Multilevel fully separable reconstruction coeffs - FswavedecnResult

class pywt.FswavedecnResult(coeffs, coeff_slices, wavelets, mode_enums, axes)

Object representing fully separable wavelet transform coefficients.

Parameters:
coeffs : ndarray

The coefficient array.

coeff_slices : list

List of slices corresponding to each detail or approximation coefficient array.
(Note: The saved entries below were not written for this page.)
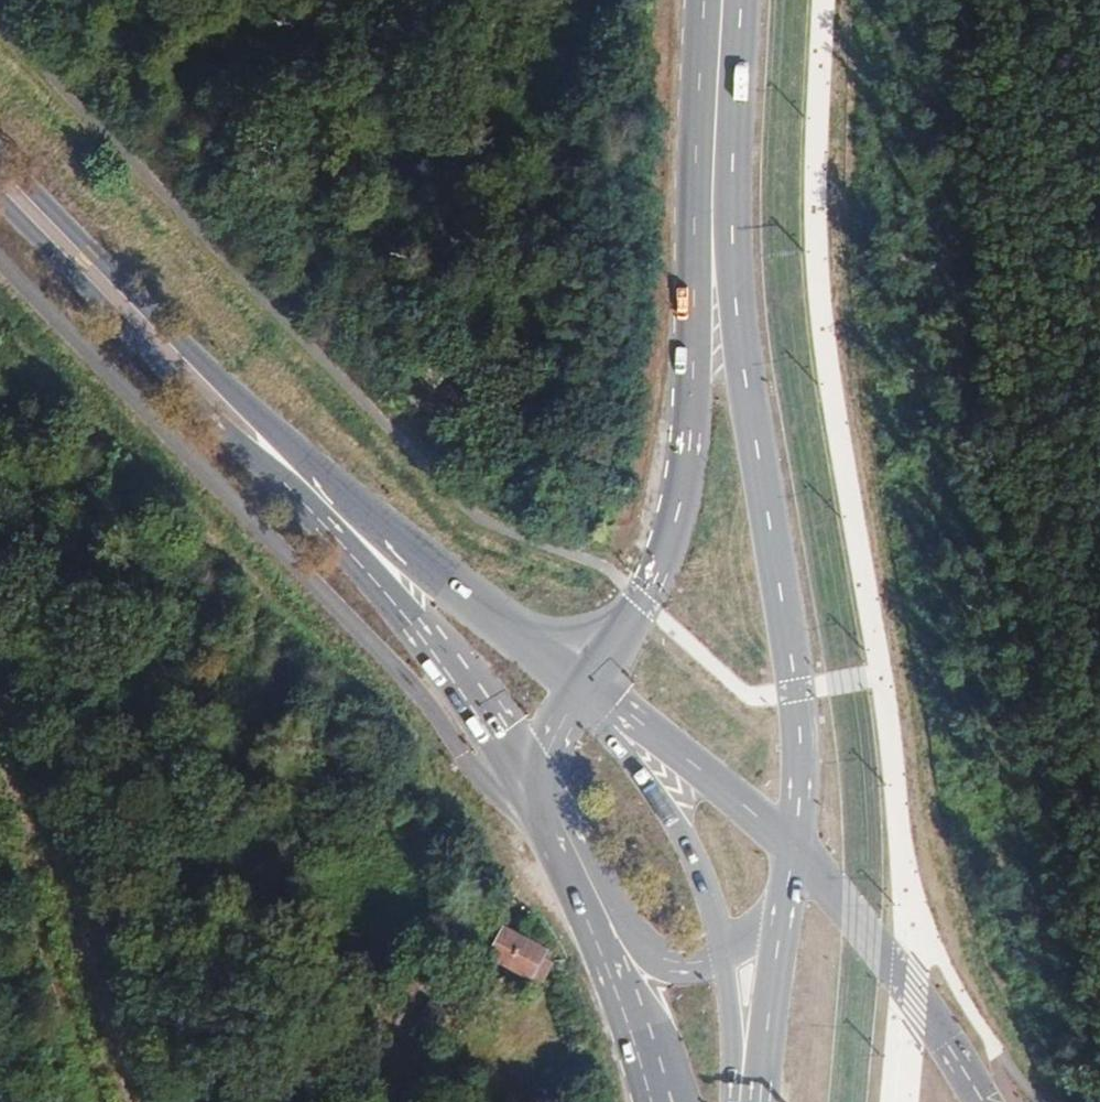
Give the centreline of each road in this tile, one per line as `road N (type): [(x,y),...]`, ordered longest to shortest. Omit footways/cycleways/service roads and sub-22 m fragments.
road 1 (primary): [(0,199),(401,609),(530,801)]
road 2 (primary): [(547,656),(283,436),(0,156)]
road 3 (primary): [(796,848),(799,690),(747,381),(717,113)]
road 4 (primary): [(717,113),(695,296),(692,440),(676,525),(645,601),(590,685)]
road 5 (secondary): [(983,1101),(912,987),(796,848)]
road 6 (primary): [(725,957),(696,856),(664,801),(581,698)]
road 7 (secondary): [(796,848),(590,685)]
road 8 (primary): [(546,833),(637,942),(685,964),(725,957)]
road 9 (primary): [(546,833),(630,1028)]
road 10 (primary): [(762,1101),(782,928)]
road 11 (primary): [(736,1101),(725,957)]

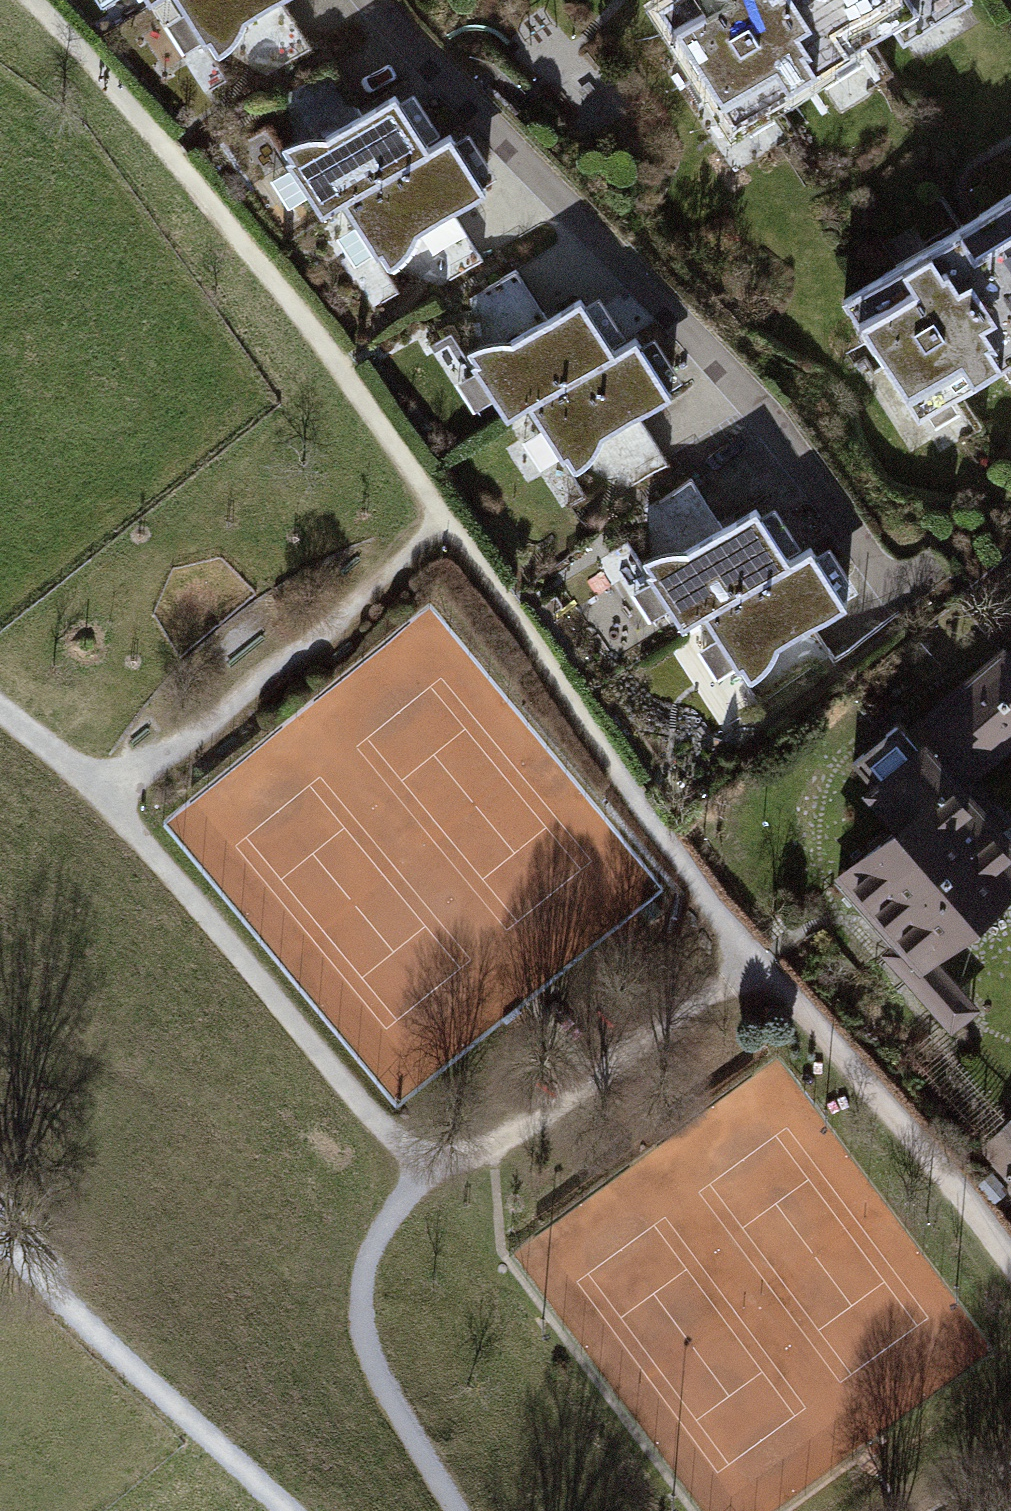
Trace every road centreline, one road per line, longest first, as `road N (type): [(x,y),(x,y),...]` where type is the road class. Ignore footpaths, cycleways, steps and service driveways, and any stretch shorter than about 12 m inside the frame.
road 1 (track): [(35,0),(260,265),(757,950)]
road 2 (track): [(1010,1268),(757,950),(494,1149),(441,1159)]
road 3 (track): [(0,723),(81,786),(382,1129),(441,1159)]
road 4 (track): [(441,1159),(362,1245),(350,1304),(363,1364),(445,1510)]
road 5 (track): [(277,1510),(0,1239)]

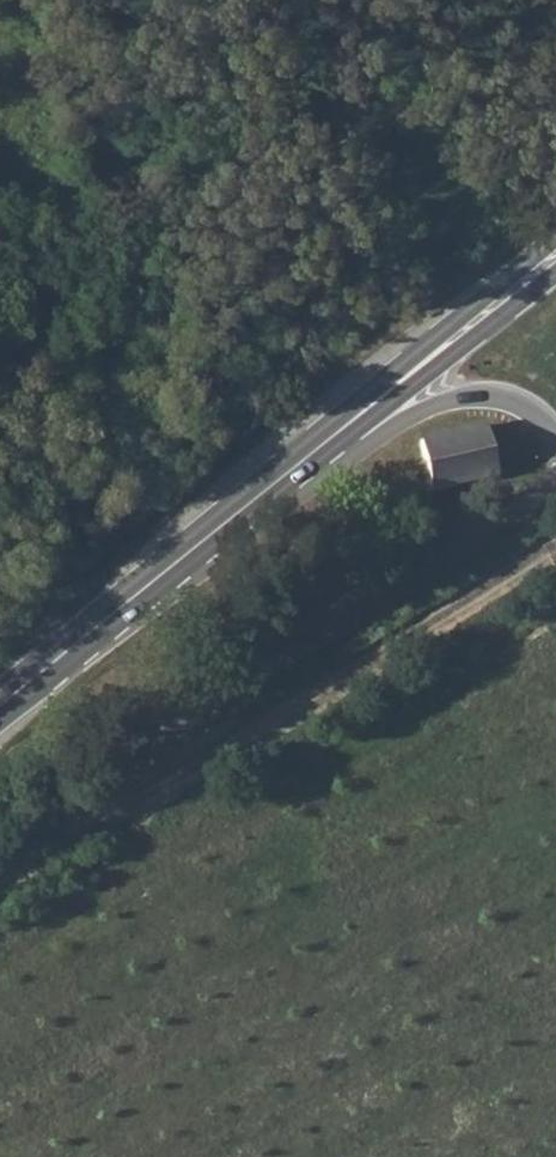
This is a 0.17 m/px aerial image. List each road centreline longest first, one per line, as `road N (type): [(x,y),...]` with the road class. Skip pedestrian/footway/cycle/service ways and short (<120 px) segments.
road 1 (track): [(0,885),(555,534)]
road 2 (primary): [(194,544),(307,492),(401,421),(459,395),(508,396),(555,430)]
road 3 (primary): [(421,364),(194,544)]
road 4 (primary): [(194,544),(0,707)]
road 5 (primary): [(555,244),(421,364)]
road 6 (primary): [(421,364),(555,268)]

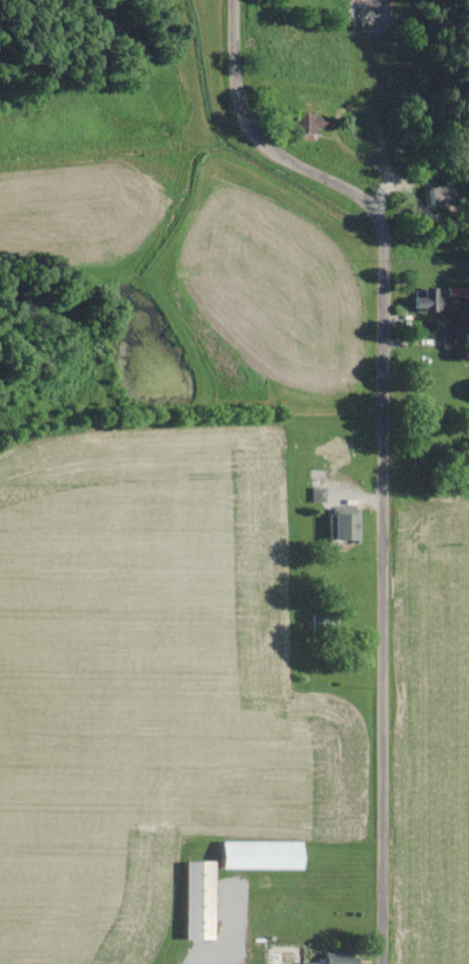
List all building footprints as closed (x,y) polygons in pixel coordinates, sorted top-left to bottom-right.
[(364,28),(387,29),(388,3),(365,2),(364,28)] [(315,134),(315,127),(328,127),(329,117),(315,116),(315,113),(297,112),(296,133),(315,134)] [(427,186),(427,205),(448,204),(448,185),(427,186)] [(446,308),(445,287),(423,288),(423,295),(413,296),(413,309),(446,308)] [(438,309),(439,347),(460,347),(460,308),(447,309),(438,309)] [(329,509),(330,539),(358,538),(357,508),(329,509)] [(303,868),(302,840),(222,841),(222,869),(303,868)] [(214,861),(185,861),(186,939),(214,938),(214,861)] [(353,951),(325,951),(325,960),(301,960),(301,963),(353,963),(353,951)]
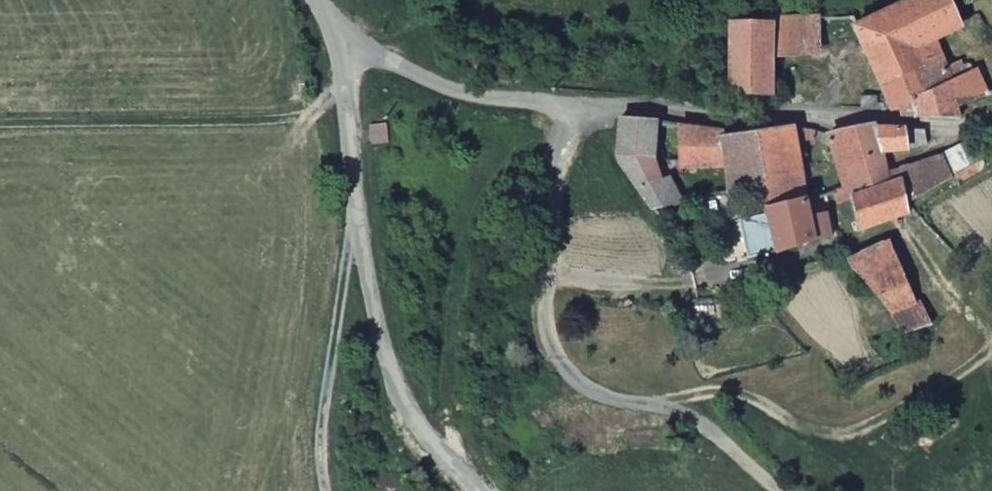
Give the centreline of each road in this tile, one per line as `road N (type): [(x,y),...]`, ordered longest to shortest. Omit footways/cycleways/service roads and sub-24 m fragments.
road 1 (residential): [(991,122),(485,98),(345,49)]
road 2 (unclassified): [(356,233),(393,393),(416,434),(477,490)]
road 3 (residential): [(356,233),(319,453),(324,490)]
road 4 (unclassified): [(345,49),(356,233)]
road 5 (track): [(783,490),(677,410)]

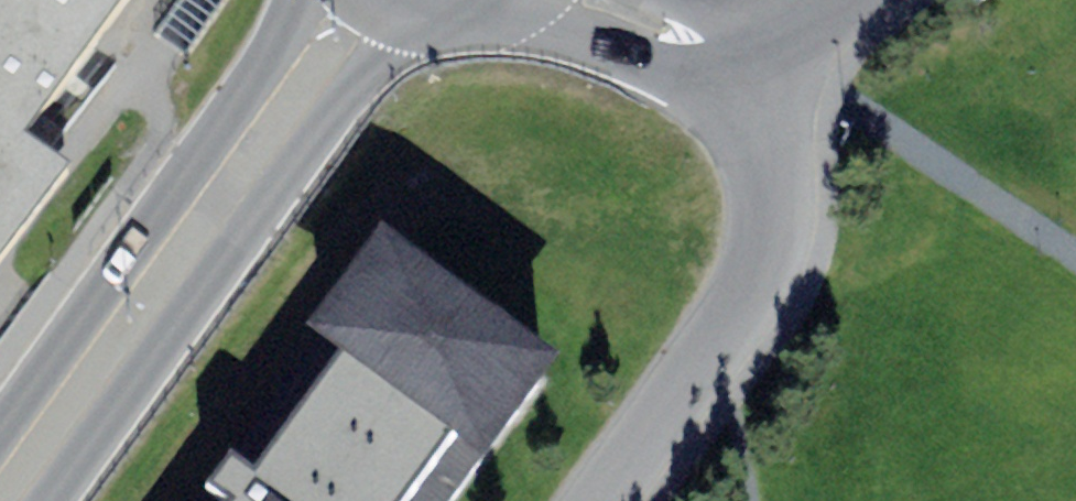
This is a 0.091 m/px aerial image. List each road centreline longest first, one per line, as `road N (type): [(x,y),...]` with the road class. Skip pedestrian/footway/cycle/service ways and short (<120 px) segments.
road 1 (primary): [(52,500),(356,81),(413,16)]
road 2 (primary): [(303,0),(0,429)]
road 3 (residential): [(735,52),(779,138),(789,195),(760,280),(596,500)]
road 4 (residential): [(606,0),(735,52)]

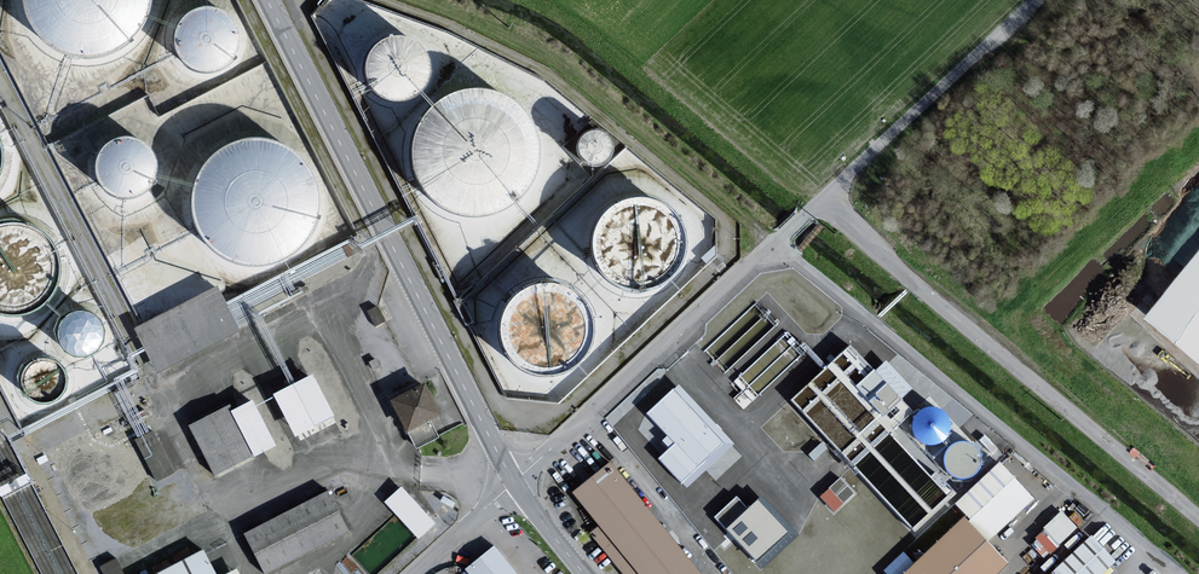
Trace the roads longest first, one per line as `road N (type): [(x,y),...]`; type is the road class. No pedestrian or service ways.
road 1 (tertiary): [(514,480),(262,0)]
road 2 (unclassified): [(1198,521),(928,298),(823,198)]
road 3 (unclassified): [(823,198),(514,480)]
road 4 (unclassified): [(1036,0),(823,198)]
road 5 (unclassified): [(514,480),(411,573)]

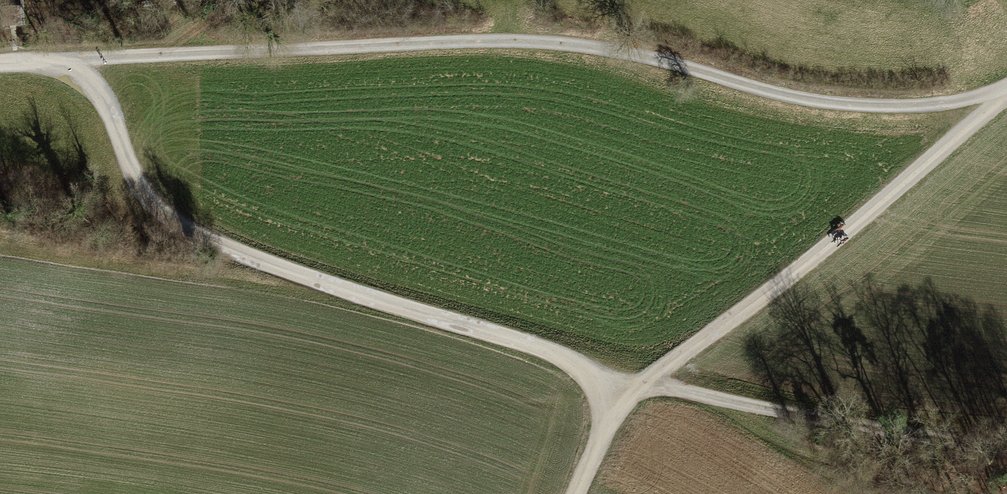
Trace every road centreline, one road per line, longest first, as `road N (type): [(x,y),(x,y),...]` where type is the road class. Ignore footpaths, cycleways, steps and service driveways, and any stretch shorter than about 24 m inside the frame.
road 1 (track): [(1006,449),(645,384),(220,246),(156,210),(94,87),(71,60)]
road 2 (track): [(0,66),(489,37),(664,60),(837,104),(894,108),(1006,89)]
road 3 (track): [(1006,93),(645,384),(606,423),(574,493)]

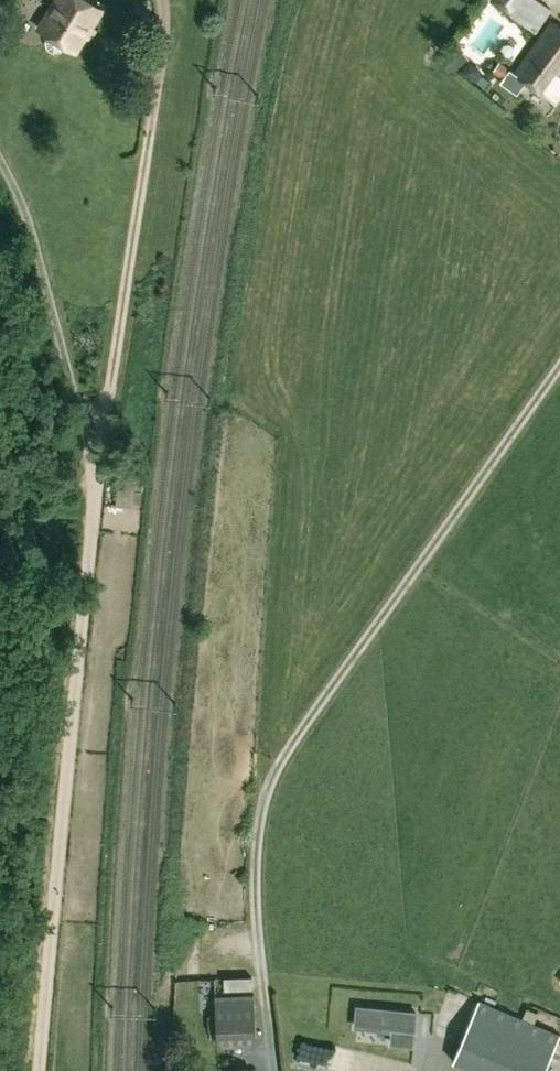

wavelets : list of pywt.DiscreteWavelet objects

The wavelets used. Will be a list with length equal to len(axes).

mode_enums : list of int

The border modes used. Will be a list with length equal to len(axes).

axes : tuple of int

The set of axes over which the transform was performed.

Attributes:
approx

ndarray: The approximation coefficients.

axes

List of str: The axes the transform was performed along.

coeff_slices

List: List of coefficient slices.

coeffs

ndarray: All coefficients stacked into a single array.

levels

List of int: Levels of decomposition along each transformed axis.

modes

List of str: The border mode used along each transformed axis.

ndim

int: Number of data dimensions.

ndim_transform

int: Number of axes transformed.

wavelet_names

List of pywt.DiscreteWavelet: wavelet for each transformed axis.

wavelets

List of pywt.DiscreteWavelet: wavelet for each transformed axis.

Methods

detail_keys(self) Return a list of all detail coefficient keys.